噴火後の衛星画像(1月17日,1月26日)では、元々あったフンガトンガ島、フンガハアパイ島がかなり小さくなり、両島間にあった火砕丘と南の岩礁が水没しているのが確認できる(図1)。おそらく、トンガ火山の頂部が広範囲に陥没したものと考えられよう。
2022年1月15日噴火の特徴
- 噴煙高度が30 kmに達したことから火山爆発指数は5ないし6で、2021年8月の福徳岡ノ場噴火(指数4)よりも規模が大きかった。
- 現地からのニュース映像に映ったトンガタプ島での降下火砕物は、多面体型の黒色火山礫が特徴的で、軽石ではない。噴火後の周辺海域画像にも、福徳岡ノ場噴火のような大規模な軽石浮遊物は写っていない。

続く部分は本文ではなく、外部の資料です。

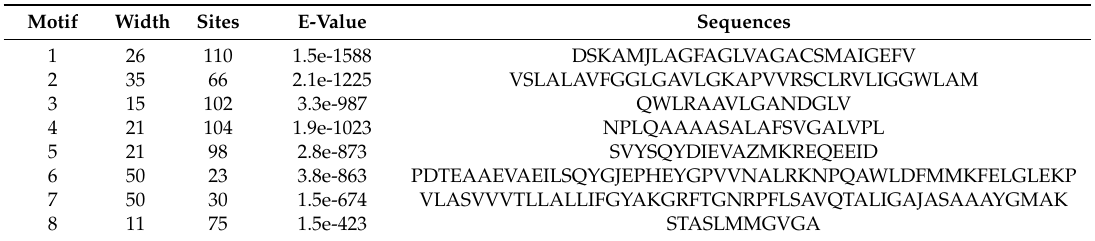
Table 1. Conserved motifs identified by Multiple Em for Motif Elicitation (MEME) among plant VIT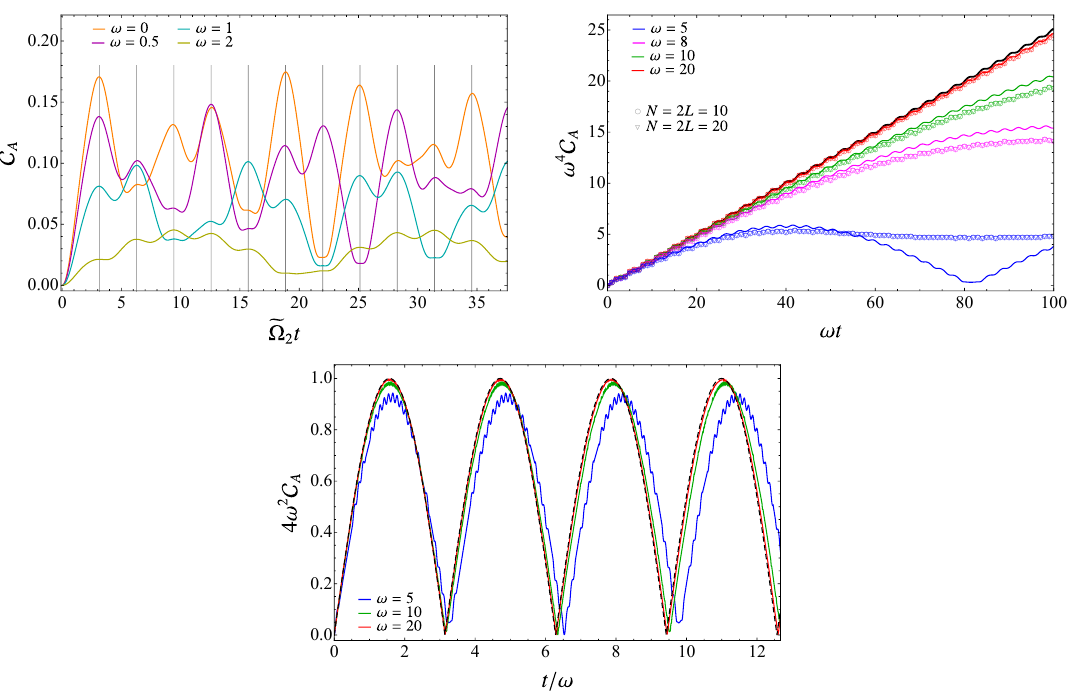
Figure 14 . Temporal evolution of the subsystem complexity C A after the local quench w.r.t. the initial state at t = 0 when A contains a single site and the chain is made by two sites. In the top left panel (4.13) is shown for small values of ω . In the top right and in the bottom panel we compare (4.13) for larger values of ω against (4.15) (black solid line) and (4.16) (black dashed line) respectively. In the top right panel, numerical data for the subsystem complexity of half chains with N > 2 are also reported. In all the panels κ = 1 and m = 1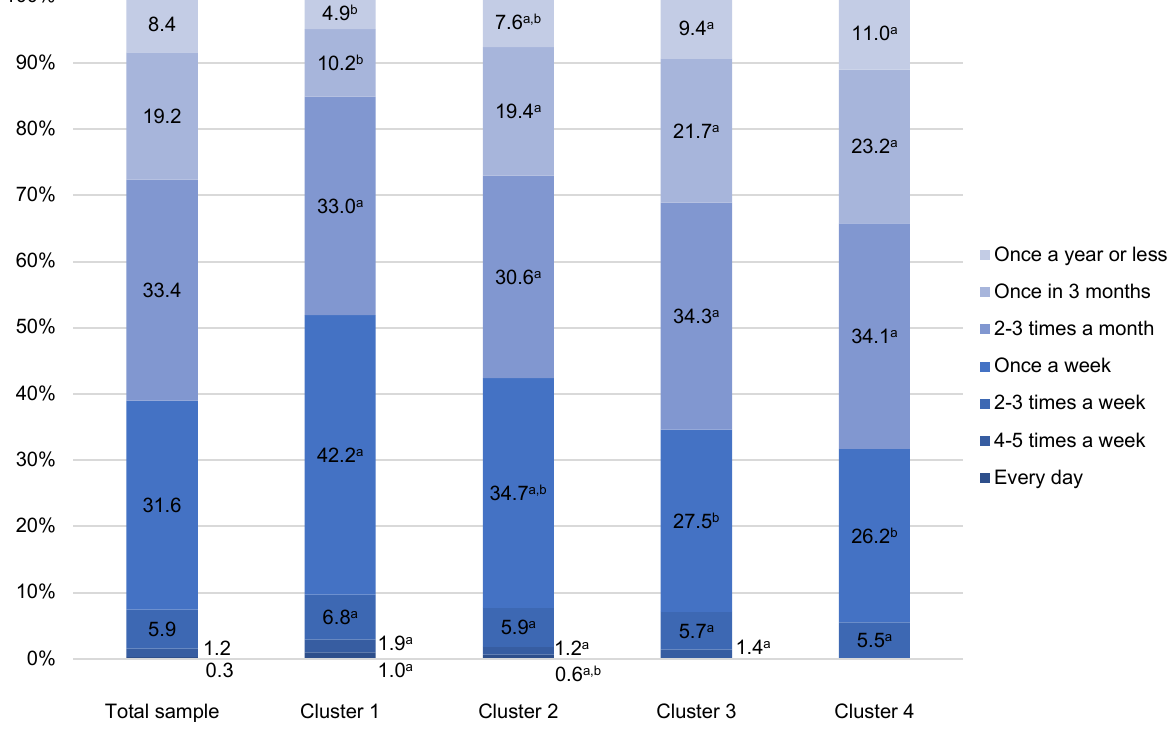
Figure 2. At-home fatty fish consumption of Croatian fishery consumers (n = 977). a,b Different letters in the same consumption frequency category indicate statistically significant differences ( p = 0.005).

- 噴火後の地形変化から、カルデラを含む海底火山の頂部が陥没したらしい。
防災上の意義
火山爆発指数が5を超えるような大規模な噴火は、プリニー式噴火と呼ばれる軽石を大量に噴出する噴火であることが多い。しかし、今回のフンガ火山1月15日の噴火はこれとは違って、非常に巨大なマグマ水蒸気爆発(もしくは水蒸気爆発)であった。おそらくカルデラ陥没に伴い火山体内部の火道に大量の海水が流入してマグマと反応したため、大爆発へと至ったものと推定される。
フンガ火山のような頂部にカルデラを持つ玄武岩〜安山岩質成層火山は、日本列島にも多く存在する、三宅島火山でも2000年の山頂カルデラの陥没に伴いマグマ水蒸気爆発が発生した(Geshi & Oikawa, 2008)。伊豆大島火山でも約1700年前のカルデラ形成噴火では、フンガ火山1月15日噴火に匹敵しうる巨大な水蒸気噴火が起きている(山元,2006)。今回の噴火は、カルデラを伴う火山の将来予測において、考慮すべきシナリオの1つである。

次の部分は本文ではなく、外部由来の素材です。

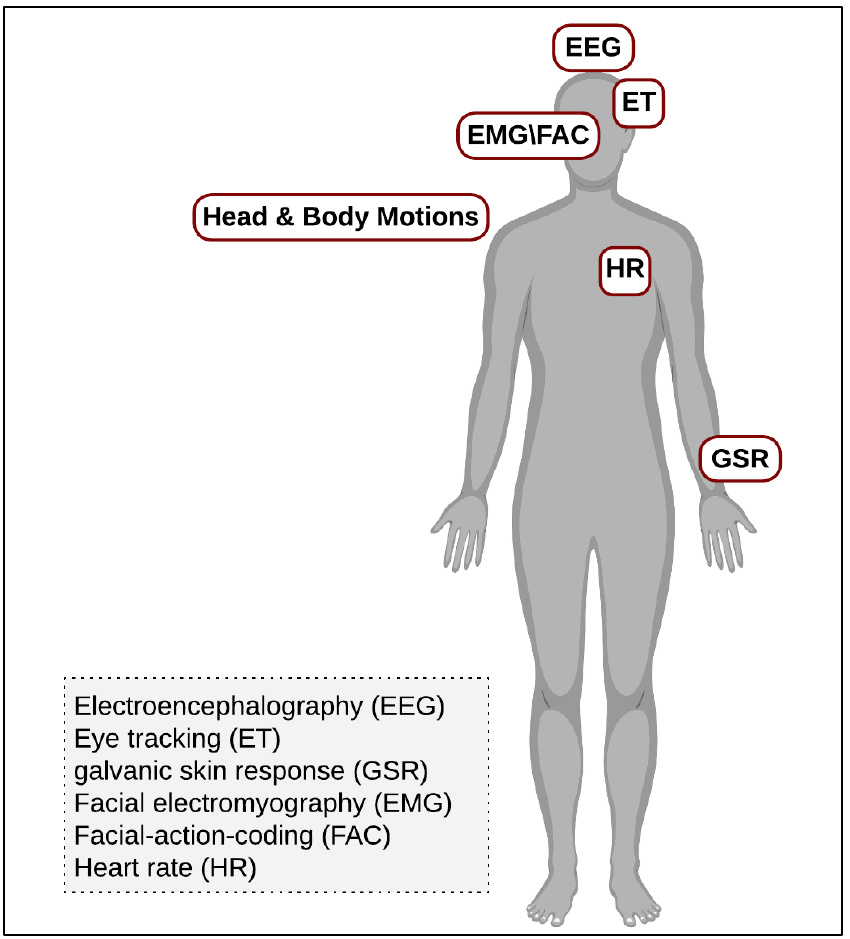
Figure 1. Most widely employed modalities in neuromarketing.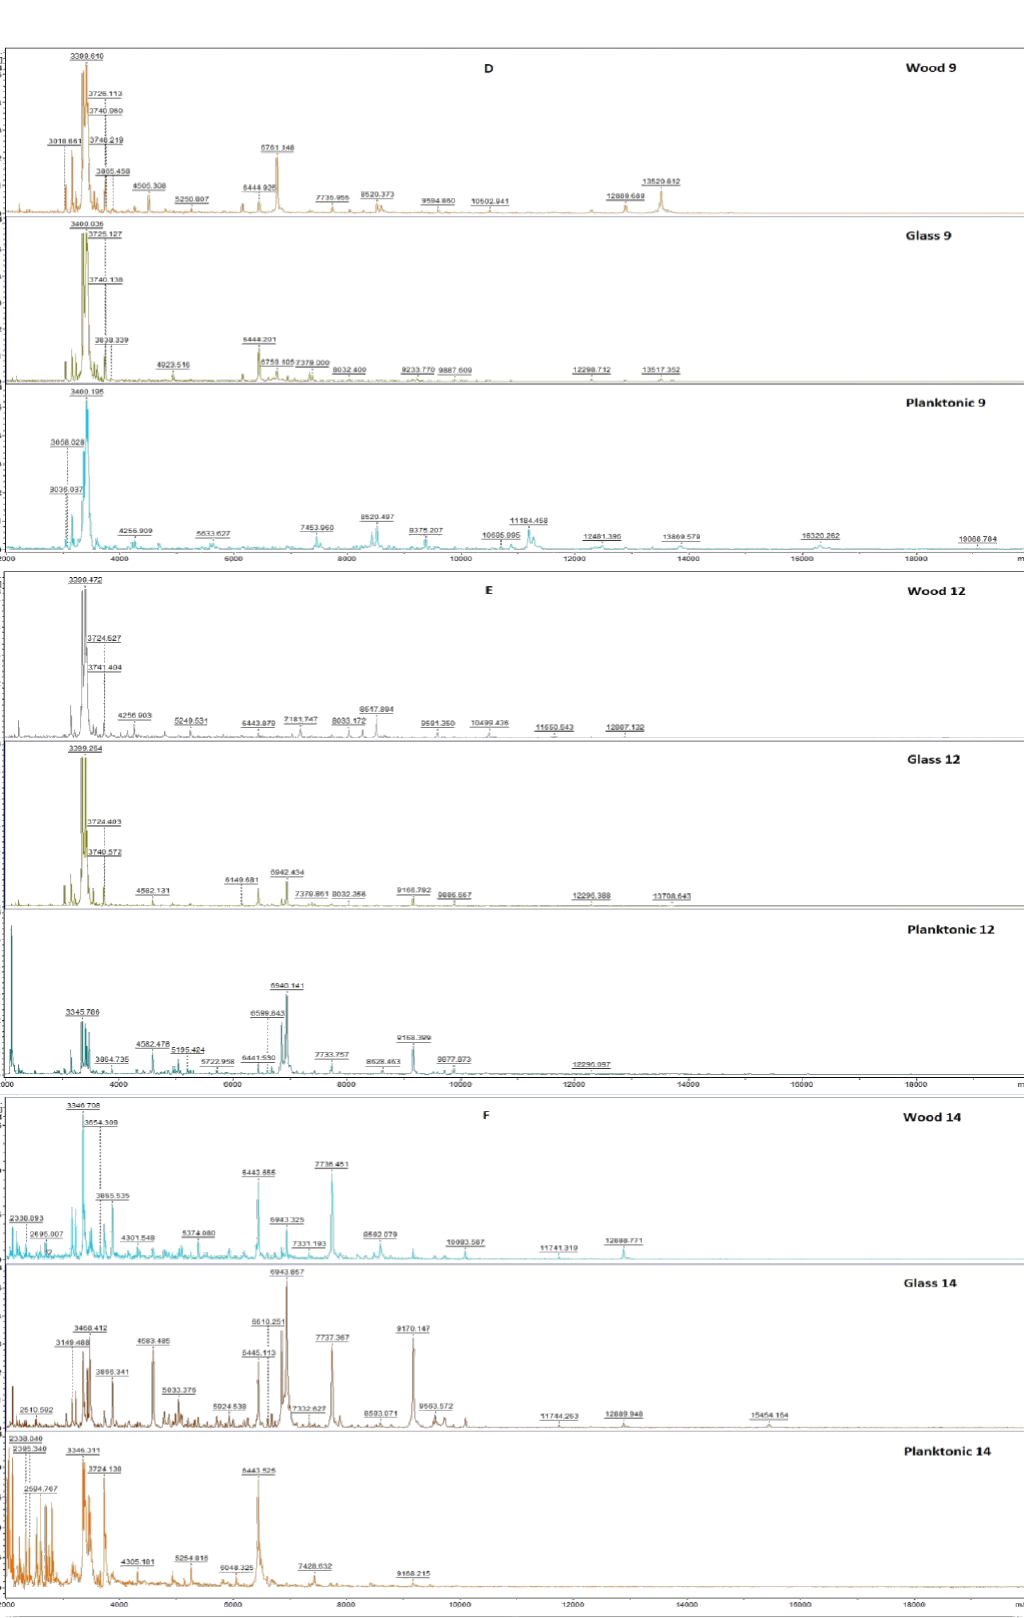
Figure 1. MALDI-TOF mass spectra of S. enteritidis biofilm during development after the addition of T. vulgaris EO: ( A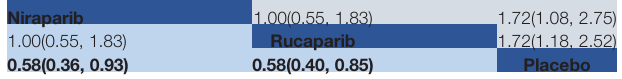
TABLE 6 | The network meta-analysis of PFS in HRD-negative patients.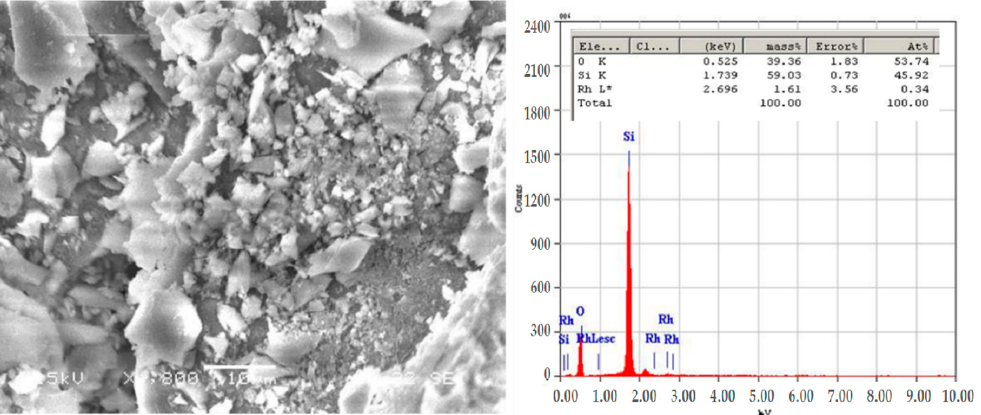
Figure 3. Left panel : The SEM micrograph of the Rh-1 sample. Right panel : the corresponding EDX analysis, inset: the elemental analysis as obtained from EDX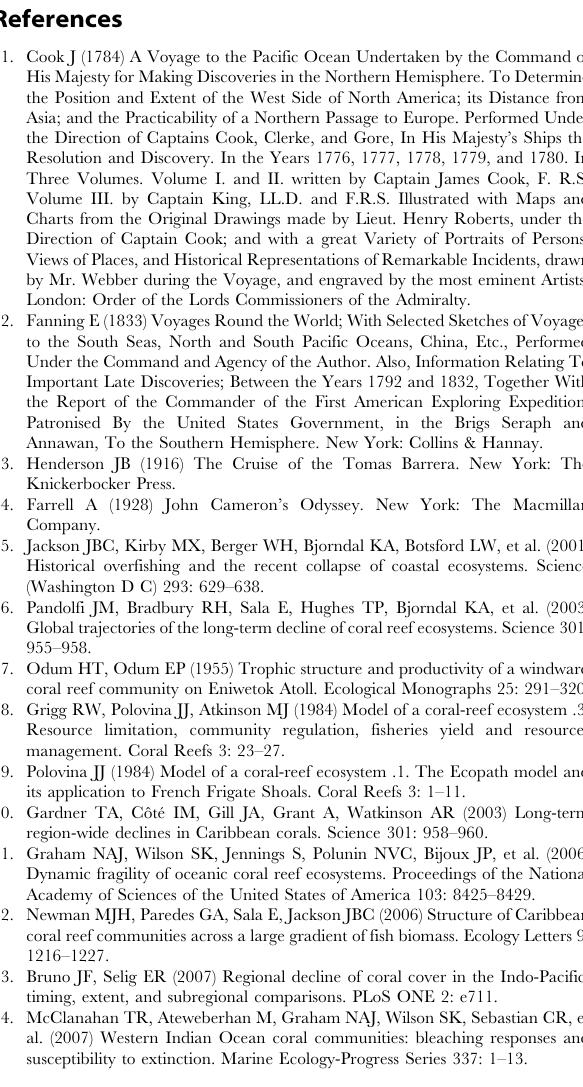
Table S3 Non-coral invertebrate abundance on the northern Line Islands.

図1 産総研 地質調査総合センターで公開*しているASTER画像より作成した2000年11月〜2022年1月の時系列変化。
対象範囲(左上 南緯20.5度、西経175.45度、右下 南緯 20.6度、西経175.35度)
空間分解能15 m、色合成(赤:Band 3N、緑:Band 2、青:Band1を使用)
各画像の撮影日時は図左端に記載。
*ASTER画像公開サイト: https://gbank.gsj.jp/madas/
図2 2020年7月22日ASTER画像と火口位置。カルデラリムはCronin et al. (2017)を参考にした。
参考文献
Brenna M, Cronin S J, Smith I E M,Pontesilli A, Tost M, Barker S, Tonga’onevai S, Kula T, Vaiomounga R, 2022. Post-caldera volcanism reveals shallow priming of an intra-ocean arc andesitic caldera: Hunga volcano, Tonga, SW Pacific. Lithos (in press 17 Jan 2022).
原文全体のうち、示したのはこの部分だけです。